Out of all the categories in that statement of faith, the one that remains controversial, that we still get conflicting questions and answers and e-mails about, is on God. We confess the Trinity, one God eternally existing in three persons. We stand by this ancient teaching of the Church through the millennia, and I have a confession to make: I don’t understand it. And as the Lutheran Satire points out, most likely neither did one of the doctrine’s most famous proponents. Saint Patrick had issues (hilariously, but probably not as hilarious as the video):
The Bible never expressly uses the word trinity, but it does have echoes that we can piece together. In John 1, the Word both “was with God” (making God an outside object that one can be with) and “was God” (making the Word Himself God). In Philippians 2, Jesus is confessed to be “in very nature God,” yet when emptying Himself, has God do something to Him as an external actor, with Jesus as the direct object being “elevated to the highest place, that at His name every knee should bow.” The Holy Spirit both proceeds from Jesus when He breathes on His disciples (John 20:22) and is promised to come, but not actually be Jesus, yet is also God to Whom man can lie (Acts 5:3-4). Jesus is both one with the Father, yet the Father is greater than Him. Et cetera. There are only hints, echoes and paradoxes. God is clearly one, yet the three names He is called are not identical with each other. They’re different persons.

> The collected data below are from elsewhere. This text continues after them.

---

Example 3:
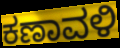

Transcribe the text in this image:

ಕಣಾವಳಿ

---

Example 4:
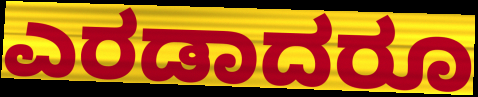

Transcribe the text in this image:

ಎರಡಾದರೂ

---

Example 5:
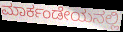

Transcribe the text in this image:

ಮಾರ್ಕಂಡೇಯನಲ್ಲಿ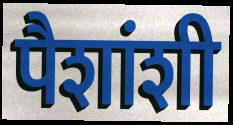
पैशांशी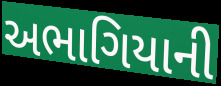
અભાગિયાની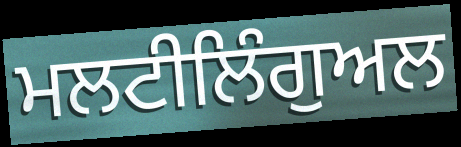
ਮਲਟੀਲਿੰਗੁਅਲ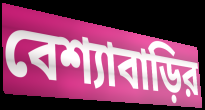
বেশ্যাবাড়িরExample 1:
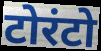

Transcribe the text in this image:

टोरंटो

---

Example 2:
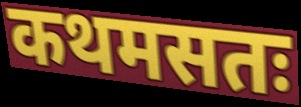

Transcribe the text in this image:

I’m not here to spend my time defending doctrine of the Trinity. Other men far more intelligent, far more faithful, far more learned – and lest we think it’s some newfangled idea, far more ancient, dating back to over 100 years before Nicea – than I have penned pages upon pages upon pages refuting the false confessions of partialism (Voltron! – watch the video), modalism and Arianism, not to mention tritheism (the teaching of the Mormon church). But I do want to address the single most common complaint I receive, one that I was told in full earnest by my then-girlfriend-now-wife one night when we were talking about any possible conflict in our beliefs. She wasn’t comfortable confessing the Trinity, and she looked into my eyes, scared this could break our relationship, sighed and said: “The Trinity just doesn’t make sense to me.”

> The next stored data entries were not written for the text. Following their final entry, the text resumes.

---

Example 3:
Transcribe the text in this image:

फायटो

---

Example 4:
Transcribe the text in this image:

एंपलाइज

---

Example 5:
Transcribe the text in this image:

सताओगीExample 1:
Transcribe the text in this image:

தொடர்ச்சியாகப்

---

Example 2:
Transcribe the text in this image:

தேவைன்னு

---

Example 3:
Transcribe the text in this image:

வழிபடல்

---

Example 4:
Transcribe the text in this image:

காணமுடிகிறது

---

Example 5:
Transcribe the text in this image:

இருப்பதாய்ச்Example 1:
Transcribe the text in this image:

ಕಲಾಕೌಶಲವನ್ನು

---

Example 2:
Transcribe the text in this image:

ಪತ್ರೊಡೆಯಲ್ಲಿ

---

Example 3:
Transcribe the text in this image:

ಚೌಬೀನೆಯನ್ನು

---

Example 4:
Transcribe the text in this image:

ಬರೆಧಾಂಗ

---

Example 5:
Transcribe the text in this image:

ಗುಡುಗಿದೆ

I’m glad my actual response didn’t break our relationship: I laughed. As if this fact alone is sufficient to reject the teaching! God is eternal; He has no beginning. We live in time. Do you comprehend that? Jesus’ blood is sufficient to cover all your sins – past, present and future – not only yours, but mine, hers, his, theirs and the whole world at all times in all places! How can it be that one man redeems many? How can it be that one man, Adam, condemns all of creation to death and sin? How is it that John writes of the Word made flesh being the light to men, yet says in the same discourse that “no one has seen God”?
Indeed, God who is eternal places this very eternity in the hearts of men, yet we cannot comprehend it at all (Ecclesiastes 3:11). God Himself, in His Word, tells us we will not understand Him. He tells us in all our intellectual striving that we are foolish (1 Corinthians 3:19-25) to His wisdom, even to His foolishness. Christ crucified is proclaimed to both Jew and Gentile as a stumbling block to one and as foolishness to the other (1 Corinthians 1:23).

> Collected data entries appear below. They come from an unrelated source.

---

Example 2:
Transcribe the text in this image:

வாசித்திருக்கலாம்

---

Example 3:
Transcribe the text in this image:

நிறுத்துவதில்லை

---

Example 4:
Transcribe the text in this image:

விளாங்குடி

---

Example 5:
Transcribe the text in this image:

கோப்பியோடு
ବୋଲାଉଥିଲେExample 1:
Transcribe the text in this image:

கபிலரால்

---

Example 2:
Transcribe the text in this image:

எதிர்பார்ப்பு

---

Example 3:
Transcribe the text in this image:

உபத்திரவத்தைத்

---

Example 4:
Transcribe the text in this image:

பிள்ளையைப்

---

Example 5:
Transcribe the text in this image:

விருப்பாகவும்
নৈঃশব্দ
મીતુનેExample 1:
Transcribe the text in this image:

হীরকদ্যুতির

We spend so much time trying to put God in a box to fit our rationalistic understanding. We judge whether something is true by whether it makes sense or not, at least in matters of spirituality. Even the supremely rationalistic material scientist holds that light behaves as both wave and particle (proton) simultaneously, even in not making sense. I’m here to tell you that sometimes we don’t understand God. And honestly, that’s okay. We must be content to accept in faith that which He has revealed of Himself, a faith that is passive to receive His promises, His teachings, His gifts, and active enough to be empowered by His grace to love our neighbor.
God put Himself in three boxes: the tabernacle and temple, via the Ark of the Covenant in which He dwelt His very presence, and in the person of Jesus Christ, in whom all the fullness of deity dwells. Yet even in this fullness dwelling, Jesus of Nazareth saw Nathanael under the fig tree, for He remained omnipresent. This is a mystery. God did not put Himself into the box of our understanding, but into a box of our being. Look to Him, to Christ. Scripture comes before reason, and guides it along as a handmaiden. We are the bride, not the bridegroom, to be led, to belong.
God’s not going to fit in your box. He’s not a Voltron toy.